Beside me on my desk at all times is a pad of sticky notes, which was the size of a Rubik’s cube when I bought it. Now it’s the size of a Melba Toast.
Whenever I think of something I might have to deal with, I write it down on one of these squares. The sheets alternate yellow and hot pink, so my inbox always looks like a tropical salad.
Every few days I process these little notes, which means I look at what I’ve written and decide what to do about it. Sometimes I neglect this duty for a while, and end up with a week’s worth (or two) of sticky notes.
I end up throwing most of them right into the recycling bin, because when it comes time to look at it, the thing I wrote down is no longer relevant, or I’ve already done it, or I don’t feel like anything has to be done about it.
Yet almost all of those notes were scrawled in a moment when I felt some kind of urgency or worry about something, as if my life was suddenly becoming more difficult. I have to ______! I need a new ______! What am I going to do about _____?!
We have these kinds of moments all the time. Things are going fine, and then they’re not, because you think of something you might have to deal with. The moment goes a bit dark. You wish you hadn’t thought of it. Another thing on your plate.
Problems emerge like that: a mental tapping on the shoulder, and a darkening of the emotions. I’ve become really interested in the exact moment this reaction happens, and watching what physical feelings creep in. It almost always does something to the body: the jaw hardens, the skin flushes, or a pit grows below the ribcage.
In those moments, it can be easy to forget (assuming you realize this in the first place) that most of these apparent problems will never have to be solved. They’ll never ripen into real-life dilemmas that require anything difficult from you. Chances are they’ll be sticky notes in the bin at the end of the week (if you’re organized enough to write them down.)
Over and over and over in my life, things that I think will be a big problem turn out not to be. Something else happens instead. Or, a moment I’m dreading comes and goes and it’s not that bad.
Most of the time, the only difficulty posed by a problem is dealing with the moment in which it occurs to you that you might have a problem. After watching thousands of my worries go straight to the bin, I’m getting better at noticing the “shoulder tap” when it happens, and reminding myself that this problem probably isn’t a problem.
Most problems never become real-life dilemmas for a very simple reason. Our minds work many times faster than real life does. In a single minute, your thoughts can jump between a dozen or more concerns:
- The car is making a weird noise. I think.
- There was something I was supposed to buy — what was it?
- How will I know whether to do X or Y when the time comes?

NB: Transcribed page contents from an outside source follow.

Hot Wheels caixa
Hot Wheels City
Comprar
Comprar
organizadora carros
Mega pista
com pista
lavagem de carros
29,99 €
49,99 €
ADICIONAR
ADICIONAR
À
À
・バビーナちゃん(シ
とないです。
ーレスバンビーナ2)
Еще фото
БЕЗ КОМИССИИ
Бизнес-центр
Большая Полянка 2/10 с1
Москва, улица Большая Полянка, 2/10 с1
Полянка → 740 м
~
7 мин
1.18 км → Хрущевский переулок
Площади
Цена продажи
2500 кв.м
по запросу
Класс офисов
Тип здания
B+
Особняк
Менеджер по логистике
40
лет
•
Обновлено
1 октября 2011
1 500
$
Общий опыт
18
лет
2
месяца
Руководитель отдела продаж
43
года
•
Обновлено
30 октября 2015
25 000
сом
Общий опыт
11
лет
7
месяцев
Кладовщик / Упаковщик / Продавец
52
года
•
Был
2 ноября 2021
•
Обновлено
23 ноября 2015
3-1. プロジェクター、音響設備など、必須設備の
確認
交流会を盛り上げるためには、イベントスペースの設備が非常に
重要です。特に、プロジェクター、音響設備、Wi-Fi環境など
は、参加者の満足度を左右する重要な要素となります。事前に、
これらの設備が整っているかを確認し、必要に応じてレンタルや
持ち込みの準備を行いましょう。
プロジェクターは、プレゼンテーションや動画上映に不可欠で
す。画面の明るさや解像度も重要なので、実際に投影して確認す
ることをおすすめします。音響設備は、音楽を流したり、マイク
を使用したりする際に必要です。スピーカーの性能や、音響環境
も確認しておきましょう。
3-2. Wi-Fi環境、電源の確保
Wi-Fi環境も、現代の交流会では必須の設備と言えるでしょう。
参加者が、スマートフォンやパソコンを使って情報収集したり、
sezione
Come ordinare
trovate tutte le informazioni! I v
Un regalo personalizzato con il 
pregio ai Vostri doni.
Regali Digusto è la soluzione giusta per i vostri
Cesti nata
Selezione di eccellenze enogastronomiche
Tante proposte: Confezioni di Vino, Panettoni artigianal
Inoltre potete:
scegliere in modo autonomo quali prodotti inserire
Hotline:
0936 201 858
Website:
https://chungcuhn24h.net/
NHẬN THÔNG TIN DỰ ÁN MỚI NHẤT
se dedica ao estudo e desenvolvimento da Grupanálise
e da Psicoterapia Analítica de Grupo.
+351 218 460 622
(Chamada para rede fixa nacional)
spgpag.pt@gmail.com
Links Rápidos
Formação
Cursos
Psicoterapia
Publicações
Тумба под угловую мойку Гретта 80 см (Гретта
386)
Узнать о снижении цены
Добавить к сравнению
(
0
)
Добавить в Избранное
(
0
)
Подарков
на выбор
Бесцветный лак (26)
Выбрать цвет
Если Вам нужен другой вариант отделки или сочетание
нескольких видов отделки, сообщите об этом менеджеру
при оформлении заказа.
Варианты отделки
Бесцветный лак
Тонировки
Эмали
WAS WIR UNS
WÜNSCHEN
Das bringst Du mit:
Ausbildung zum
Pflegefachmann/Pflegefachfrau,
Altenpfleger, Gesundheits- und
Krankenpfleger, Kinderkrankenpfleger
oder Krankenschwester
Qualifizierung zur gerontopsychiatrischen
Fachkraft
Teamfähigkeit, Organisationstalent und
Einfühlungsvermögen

- I really need to establish a regular laundry day.
- Oh crap, I have that thing tomorrow, and I hate mingling.
- I have no idea if I’m saving enough for retirement. Probably not.
But one minute of actual life contains a lot less content than that. It doesn’t demand all that rapid gear-shifting. Real life only shows up one moment at a time. One thing on your plate.
Your mind tells you there is a problem whenever it detects a somewhat possible unpleasant future experience, which it can do all day, and it happily will if you don’t call its bluff. Of course there’s an infinite supply of potential disasters. These are just thoughts, but they seem like realities, and any one of them can create an emotional pitfall now no matter what actually happens later.
Each of these apparent problems represents itself as something you will have to act on at some point. Ninety per cent of the time, this is a lie. Thoughts are like little politicians; experts at rhetoric, sensationalism self-preservation, unlimited in number, mostly just noisy and useless but occasionally make important things happen.
We probably have ten or twenty or fifty apparent problems for every real problem, and that can make a normal day into a minefield if you react to every one as it comes up. The tendency is to want to engage with it right there, as if we can make it go away this way.
Unless the apparent problem is that I’m bleeding or something is literally on fire, I am very careful not to explore it mentally or decide what to do about it while I’m still feeling the emotional effect of first noticing it.
What I do first is remind myself that it’s probably not a problem. Then I write it down, knowing I’ll decide what to do about it later. This requires a decent workflow system of some kind, which you should have anyway if you expect to get anything done.
Later is almost always a better time to deal with something that comes to mind, if there is anything to deal with at all. When you first have a problematic thought, you feel caught off guard. This caught-off-guard state is probably the worst possible state to be in to be analyzing and solving a problem: you’re emotional, you feel unprepared, you don’t have the right tools with you, and you’re probably in the middle of something else.
As I get better at this, I notice something wonderful happening: problems don’t feel like problems any more. They’re just things to work on when it’s time to work.
This is dramatically different than what it’s like when you mistake thoughts of potential problems — of which there are thousands — for actual problems. In that mode, it seems like there are countless problems stalking you out there in the ether, ready to materialize in front of you when you’re least fit to deal with them.
They were only ever thoughts, which might correspond to some real-life thing that’s worth doing later. And when they do, you can do it with intention, in the way you think best, and there’s probably a nice prize at the end of it.